[DOCUMENT EXTRACT]
▬▬▬▬▬▬▬▬▬▬
During the last two decades, a great number of statistical learning algorithms had been developed to tackle this problem. Protein structural classes prediction is a typical pattern recognition problem, which is mainly performed in three steps. The first step is feature extraction, by which the different length sequences are converted into an equal length feature vectors. The methods include amino acid composition (AAC) [58], pseudoamino acid composition (PseAAC) [911], polypeptide composition [12, 13], functional domain composition [14], position-specific iterated-basic local alignment search tool (PSI-BLAST) profile [1517], pseudo-position-specific scoring matrix (PsePSSM) [18, 19], and predicted protein secondary structure [2022]. The second step is feature selection, which includes principal component analysis (PCA) [23], support vector machine-recursive feature elimination (SVM-RFE) [24], and wrapper and filter [25]. The final step is a choice of favorable classification algorithm. At present, the algorithms contain neural network [26], support vector machine (SVM) [27, 28], fuzzy clustering [29], Bayesian classification [30], rough sets [31], k-nearest neighbor [11], and so on. Among the three steps, feature extraction is the most critical step in this study for the successful improvement of protein structural classes prediction.

Currently, feature extraction methods mainly use protein primary sequence, predicted secondary structure sequence, and position-specific scoring matrix (PSSM). Position-specific scoring matrix can be obtained by giving a query sequence, which can be searched against a database of proteins using PSI-BLAST [32] and represents the evolutionary information. Recently, PSSM has attracted more attention and its prediction accuracy has been increasingly improved. AADP-PSSM [15] method extends the traditional dipeptide composition to PSSM. AAC-PSSM-AC [17] combines autocovariance and PSSM to extract the evolutionary information. AATP model [33] fuses AAC and transition probability composition from PSSM. In PSSS-PSSM [34], the predicted secondary structure information is employed to perform the prediction with evolutionary information. In MEDP [35], evolutionary difference formula is proposed based on PSSM. LCC-PSSM [25] extracts the long-range and linear correlation information from PSSM. PSSM-S [36] extracts the features relying on PSSM and proposes segmentation-based feature extraction technique based on the concepts of amino acids' distribution and autocovariance. The feature extraction methods relying on the position-specific scoring matrix (PSSM) have played a significant role to solve this classification issue. Though some of the existing methods have shown the excellent performance, the information embedded in the PSSM has not been adequately explored; there remains space for further improvement.
▬▬▬▬▬▬▬▬▬▬
[INFORMATION]
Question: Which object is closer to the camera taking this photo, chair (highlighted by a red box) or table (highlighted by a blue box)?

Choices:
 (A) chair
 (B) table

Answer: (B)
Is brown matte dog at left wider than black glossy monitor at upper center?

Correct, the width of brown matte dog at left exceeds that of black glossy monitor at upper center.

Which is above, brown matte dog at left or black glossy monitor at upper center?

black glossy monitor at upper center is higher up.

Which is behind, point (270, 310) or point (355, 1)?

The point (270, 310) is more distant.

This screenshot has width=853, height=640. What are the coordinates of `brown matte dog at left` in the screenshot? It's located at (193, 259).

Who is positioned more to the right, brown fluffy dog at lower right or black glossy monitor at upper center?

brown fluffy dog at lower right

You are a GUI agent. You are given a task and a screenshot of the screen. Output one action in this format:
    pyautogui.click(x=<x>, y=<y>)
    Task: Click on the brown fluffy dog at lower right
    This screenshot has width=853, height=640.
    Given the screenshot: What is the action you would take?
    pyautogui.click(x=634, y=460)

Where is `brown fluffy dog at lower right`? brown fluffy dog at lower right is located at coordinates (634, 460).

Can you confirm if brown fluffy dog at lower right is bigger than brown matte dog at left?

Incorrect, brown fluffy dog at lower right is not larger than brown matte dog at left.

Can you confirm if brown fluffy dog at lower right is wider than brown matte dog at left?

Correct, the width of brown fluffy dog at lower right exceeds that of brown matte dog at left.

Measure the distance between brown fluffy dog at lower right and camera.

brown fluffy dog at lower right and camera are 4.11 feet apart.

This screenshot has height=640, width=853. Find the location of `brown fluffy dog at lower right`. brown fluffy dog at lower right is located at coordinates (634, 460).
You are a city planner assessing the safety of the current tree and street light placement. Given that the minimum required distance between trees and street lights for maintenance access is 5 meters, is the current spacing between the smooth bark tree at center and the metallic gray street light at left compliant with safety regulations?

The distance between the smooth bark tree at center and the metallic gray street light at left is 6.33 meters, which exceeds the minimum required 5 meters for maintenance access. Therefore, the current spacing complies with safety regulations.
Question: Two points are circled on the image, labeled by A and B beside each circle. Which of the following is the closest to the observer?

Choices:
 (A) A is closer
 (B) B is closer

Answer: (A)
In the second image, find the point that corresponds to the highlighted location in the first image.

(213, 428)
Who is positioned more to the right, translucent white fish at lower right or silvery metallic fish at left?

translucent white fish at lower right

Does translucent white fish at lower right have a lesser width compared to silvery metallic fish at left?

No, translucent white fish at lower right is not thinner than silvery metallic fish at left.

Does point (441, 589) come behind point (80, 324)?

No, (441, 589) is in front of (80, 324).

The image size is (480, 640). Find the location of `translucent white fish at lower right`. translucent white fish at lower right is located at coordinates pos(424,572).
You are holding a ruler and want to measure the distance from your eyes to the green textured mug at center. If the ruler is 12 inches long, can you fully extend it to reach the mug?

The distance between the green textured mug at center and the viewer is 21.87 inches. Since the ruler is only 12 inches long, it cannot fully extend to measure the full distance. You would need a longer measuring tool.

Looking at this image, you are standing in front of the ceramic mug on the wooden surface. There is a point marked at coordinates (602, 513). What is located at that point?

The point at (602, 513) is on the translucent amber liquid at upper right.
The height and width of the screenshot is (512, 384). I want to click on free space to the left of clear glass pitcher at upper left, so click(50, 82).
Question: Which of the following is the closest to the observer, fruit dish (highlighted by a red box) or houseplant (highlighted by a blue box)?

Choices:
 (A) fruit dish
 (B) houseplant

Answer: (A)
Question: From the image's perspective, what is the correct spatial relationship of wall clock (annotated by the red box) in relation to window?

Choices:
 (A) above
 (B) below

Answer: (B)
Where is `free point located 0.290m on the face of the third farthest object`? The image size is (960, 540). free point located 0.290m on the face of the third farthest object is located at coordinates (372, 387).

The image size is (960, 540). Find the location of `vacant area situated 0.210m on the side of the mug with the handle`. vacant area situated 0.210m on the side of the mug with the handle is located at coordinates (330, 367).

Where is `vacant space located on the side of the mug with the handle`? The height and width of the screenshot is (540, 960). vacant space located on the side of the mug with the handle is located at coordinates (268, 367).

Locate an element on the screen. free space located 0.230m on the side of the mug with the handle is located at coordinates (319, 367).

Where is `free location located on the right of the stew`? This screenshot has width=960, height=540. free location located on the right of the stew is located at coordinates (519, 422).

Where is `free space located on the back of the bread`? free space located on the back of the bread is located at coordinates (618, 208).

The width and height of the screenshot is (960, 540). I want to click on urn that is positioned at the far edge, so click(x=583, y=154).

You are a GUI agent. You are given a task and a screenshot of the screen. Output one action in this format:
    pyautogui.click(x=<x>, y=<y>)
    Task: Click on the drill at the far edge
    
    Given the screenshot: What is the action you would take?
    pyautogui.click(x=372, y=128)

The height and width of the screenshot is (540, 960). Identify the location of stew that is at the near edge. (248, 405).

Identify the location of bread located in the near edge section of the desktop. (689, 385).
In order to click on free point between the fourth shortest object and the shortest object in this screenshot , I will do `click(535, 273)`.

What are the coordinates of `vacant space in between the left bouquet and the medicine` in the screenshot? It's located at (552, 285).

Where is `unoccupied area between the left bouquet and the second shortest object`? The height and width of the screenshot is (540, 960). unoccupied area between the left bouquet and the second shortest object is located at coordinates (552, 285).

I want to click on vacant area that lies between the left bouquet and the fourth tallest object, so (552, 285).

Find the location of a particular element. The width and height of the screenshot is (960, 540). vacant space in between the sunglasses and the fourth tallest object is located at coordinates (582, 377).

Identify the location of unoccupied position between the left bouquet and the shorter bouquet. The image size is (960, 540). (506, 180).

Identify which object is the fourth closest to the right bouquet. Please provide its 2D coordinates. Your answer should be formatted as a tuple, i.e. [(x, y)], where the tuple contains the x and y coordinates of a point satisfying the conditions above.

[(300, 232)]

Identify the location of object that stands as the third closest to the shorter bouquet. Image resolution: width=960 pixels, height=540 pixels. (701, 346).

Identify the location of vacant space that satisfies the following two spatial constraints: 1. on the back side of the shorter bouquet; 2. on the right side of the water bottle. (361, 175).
▬▬▬▬▬▬▬▬▬▬
Decide whether each statement agrees with the text on protein structural class prediction. For each, answer yes or no and quote the words of the text that decide it. (a) Principal component analysis is one of the feature selection methods. (b) The final step of the prediction is feature extraction. (c) The information embedded in the PSSM has been fully explored. The material comes from a different source than the text.

[WORKED SOLUTION]
(a) Yes: "The second step is feature selection, which includes principal component analysis (PCA)"
(b) No: "The final step is a choice of favorable classification algorithm."
(c) No: "the information embedded in the PSSM has not been adequately explored"